Alors, il dit à sa femme de regarder le pointage de temps en temps, pendant qu’il lit dans une autre pièce. Si son équipe perd, elle ne doit rien dire. Si elle gagne, il est averti et va voir la partie.
***
Toujours est-il que cet ancien joueur des As, qui a connu les Richard et toutes les gloires des années 50 et 60, m’a dit hier que le Canadien a trouvé la faiblesse de Lundqvist.
Oui, Ronald, ils ont trouvé. Tu devines ?
Sa faiblesse, c’est entre le coude et la poitrine. Tu sais ce petit triangle des Bermudes où vont se perdre tant de morceaux de caoutchouc ?
T’as une fraction de seconde pour décider de l’ouvrir ou de le fermer... C’est court, une fraction de seconde, y a pas tant de choses que ça qu’on peut faire en moins d’une seconde...
Ouais. « Entre le coude et la poitrine. » Tu trouves pas que ça ferait un joli titre pour les mémoires de certains membres de la confrérie du journalisme sportif international ?
En tout cas.
***
Moi, je te dis ceci, Ronald : si Emelin est blessé « au corps » (on sait pas où), Lundqvist, lui, est blessé à l’âme. Au bas de l’âme, pour être précis.
L’âme, en effet, comprend plusieurs compartiments. Le haut de l’âme s’occupe surtout de transcendance. On y entend souvent des airs de violoncelle et des interrogations sur le sens de l’Histoire et la couleur de la margarine.
Le bas de l’âme, c’est le grand débarras des petites anxiétés qui peuvent finir par vous gâcher un jeudi soir. C’est le siège des regrets. Des gaffes. Des paroles malheureuses, qui vous traînent dans le cerveau des années après avoir été prononcées. Comme la fois où j’ai écrit « Beaudelaire », Ronald, ce genre de honte dont vous ne pouvez jamais vous départir totalement.
C’est là qu’il a mal, Lundqvist. Il se promenait la nuit dernière dans son appartement qui surplombe Central Park, si haut que le bruit des sirènes de police est comme un chant de merle... Insomniaque, Ronald... Il gesticule seul dans le noir... Coude, poitrine, coude, poitrine... Le but de Plekanec ! Pourquoi ! Il suffisait... Coude !! Poitrine !!!
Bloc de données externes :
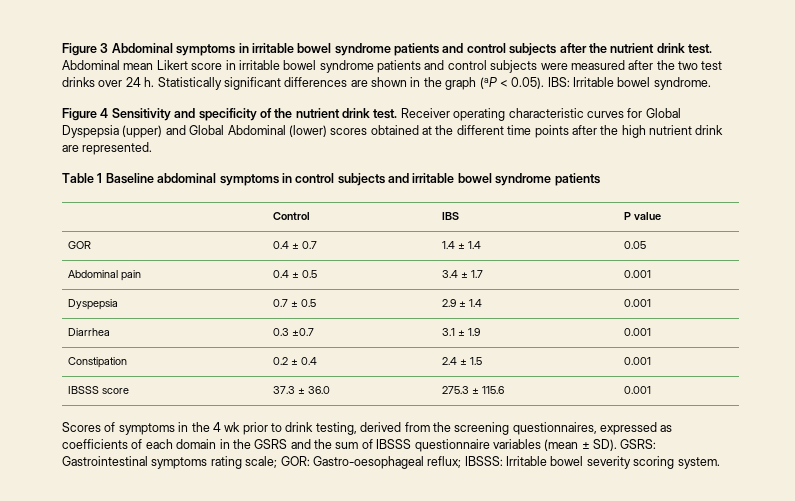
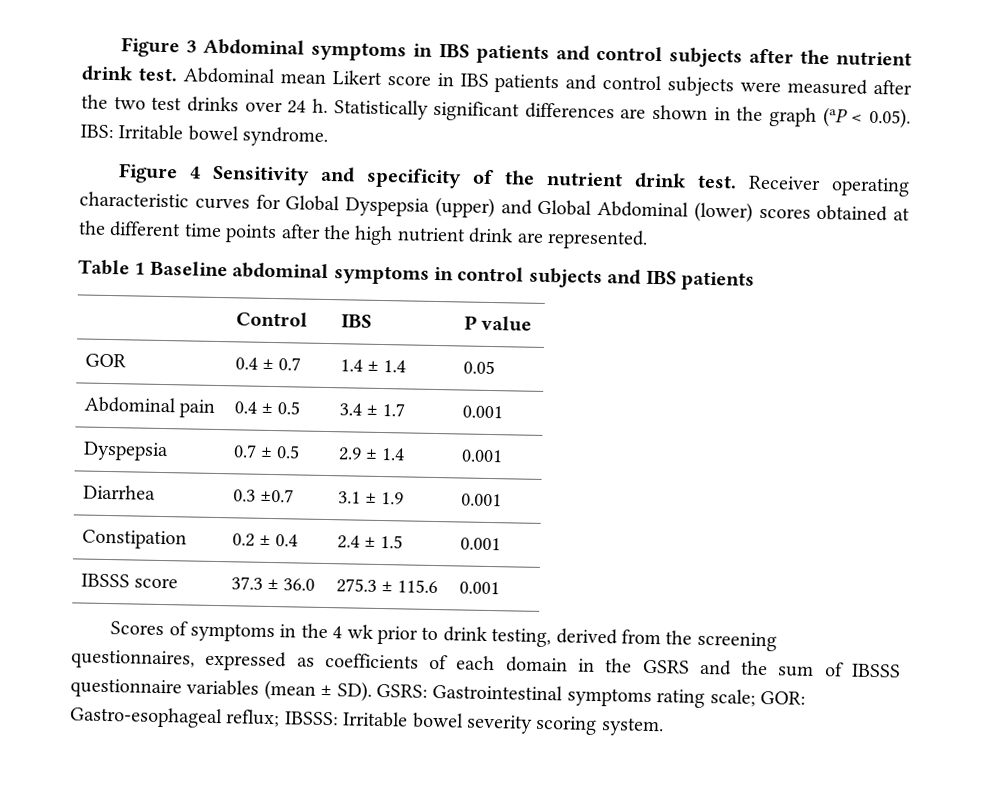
[251,43,391,56] irritable bowel syndrome -> [438,43,470,58] IBS
[238,60,374,73] irritable bowel syndrome -> [459,73,489,87] IBS
[412,173,552,186] irritable bowel syndrome -> [645,270,677,285] IBS
[312,456,424,469] Gastro-oesophageal -> [69,706,223,729] Gastro-esophageal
Ça fait mal. Ça fait très, très mal !
Ce qui fait qu’on a tout lieu d’être optimiste. Mon fils dit qu’il va reformer ce qu’il appelle son « alignement gagnant » pour regarder ça. Ils s’assoient selon un rituel bien précis devant la télé et ont une excellente moyenne.
Si ça ne t’embête pas trop, j’ai décidé d’y croire.